* Job *
The required result is a copy of each line below in which "simplified" appears.

+++++

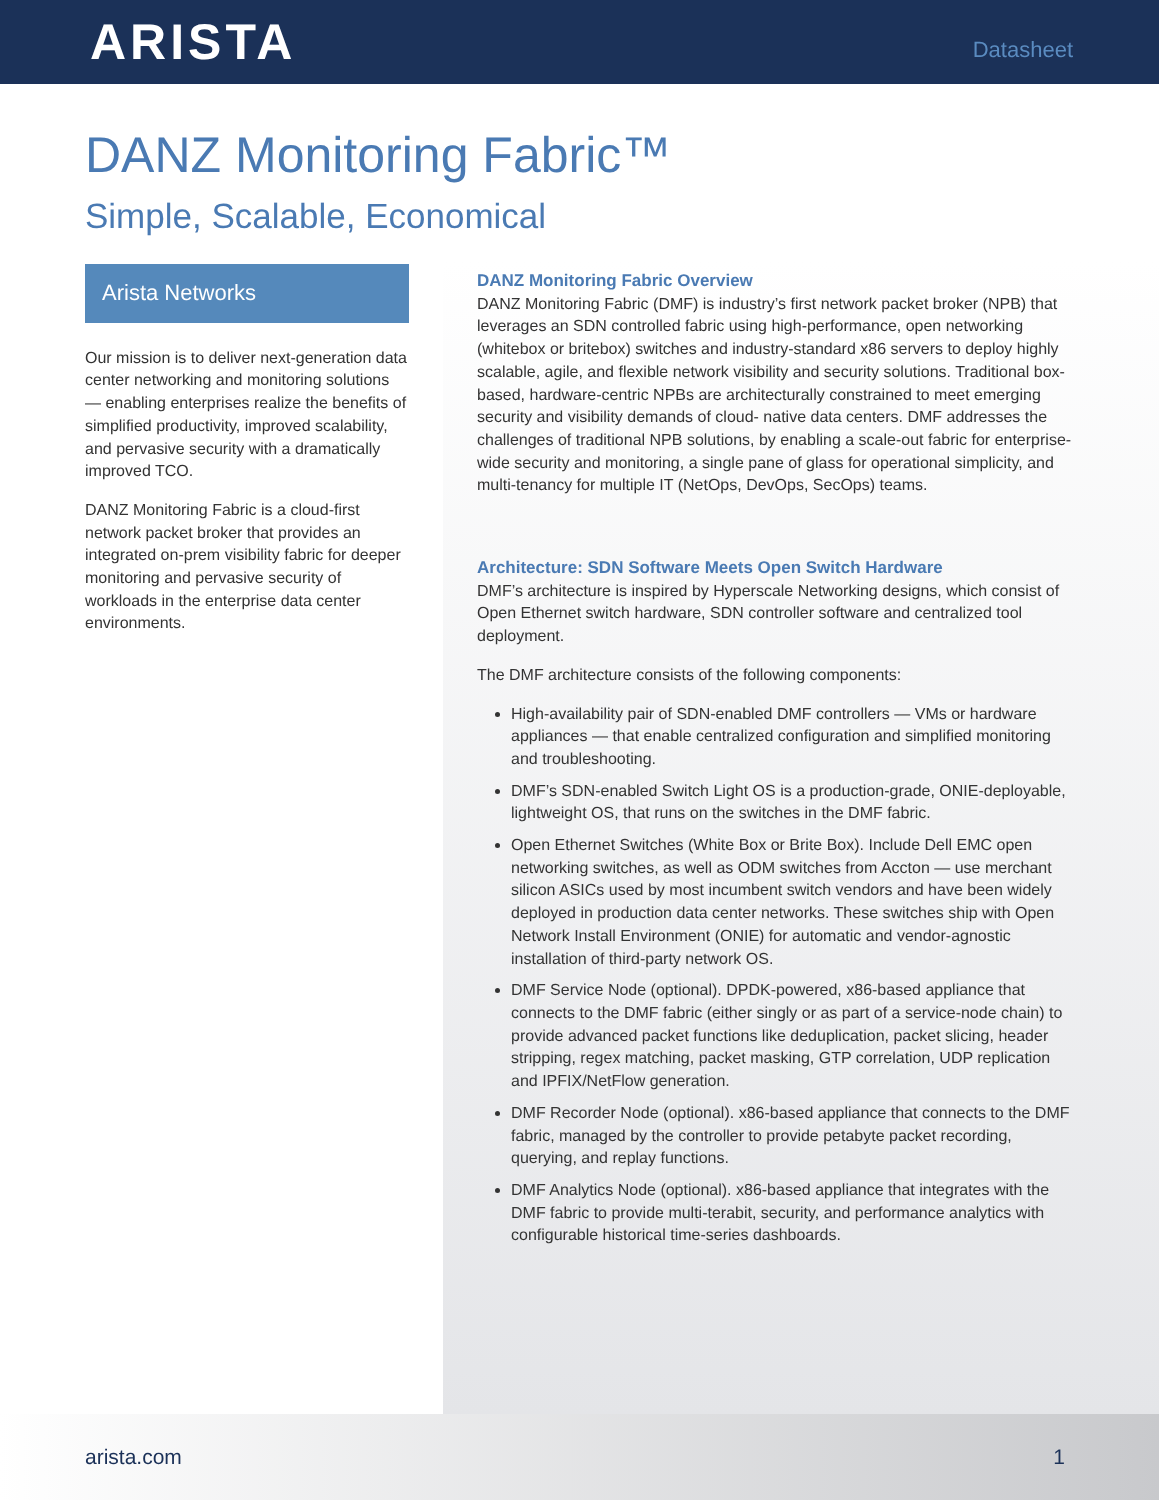ARISTA
Datasheet
DANZ Monitoring Fabric™
Simple, Scalable, Economical
Arista Networks
Our mission is to deliver next-generation data center networking and monitoring solutions — enabling enterprises realize the benefits of simplified productivity, improved scalability, and pervasive security with a dramatically improved TCO.
DANZ Monitoring Fabric is a cloud-first network packet broker that provides an integrated on-prem visibility fabric for deeper monitoring and pervasive security of workloads in the enterprise data center environments.
DANZ Monitoring Fabric Overview
DANZ Monitoring Fabric (DMF) is industry’s first network packet broker (NPB) that leverages an SDN controlled fabric using high-performance, open networking (whitebox or britebox) switches and industry-standard x86 servers to deploy highly scalable, agile, and flexible network visibility and security solutions. Traditional box-based, hardware-centric NPBs are architecturally constrained to meet emerging security and visibility demands of cloud- native data centers. DMF addresses the challenges of traditional NPB solutions, by enabling a scale-out fabric for enterprise-wide security and monitoring, a single pane of glass for operational simplicity, and multi-tenancy for multiple IT (NetOps, DevOps, SecOps) teams.
Architecture: SDN Software Meets Open Switch Hardware
DMF’s architecture is inspired by Hyperscale Networking designs, which consist of Open Ethernet switch hardware, SDN controller software and centralized tool deployment.
The DMF architecture consists of the following components:
High-availability pair of SDN-enabled DMF controllers — VMs or hardware appliances — that enable centralized configuration and simplified monitoring and troubleshooting.
DMF’s SDN-enabled Switch Light OS is a production-grade, ONIE-deployable, lightweight OS, that runs on the switches in the DMF fabric.
Open Ethernet Switches (White Box or Brite Box). Include Dell EMC open networking switches, as well as ODM switches from Accton — use merchant silicon ASICs used by most incumbent switch vendors and have been widely deployed in production data center networks. These switches ship with Open Network Install Environment (ONIE) for automatic and vendor-agnostic installation of third-party network OS.
DMF Service Node (optional). DPDK-powered, x86-based appliance that connects to the DMF fabric (either singly or as part of a service-node chain) to provide advanced packet functions like deduplication, packet slicing, header stripping, regex matching, packet masking, GTP correlation, UDP replication and IPFIX/NetFlow generation.
DMF Recorder Node (optional). x86-based appliance that connects to the DMF fabric, managed by the controller to provide petabyte packet recording, querying, and replay functions.
DMF Analytics Node (optional). x86-based appliance that integrates with the DMF fabric to provide multi-terabit, security, and performance analytics with configurable historical time-series dashboards.
arista.com 1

+++++

* Expected output *
Our mission is to deliver next-generation data center networking and monitoring solutions — enabling enterprises realize the benefits of simplified productivity, improved scalability, and pervasive security with a dramatically improved TCO.
High-availability pair of SDN-enabled DMF controllers — VMs or hardware appliances — that enable centralized configuration and simplified monitoring and troubleshooting.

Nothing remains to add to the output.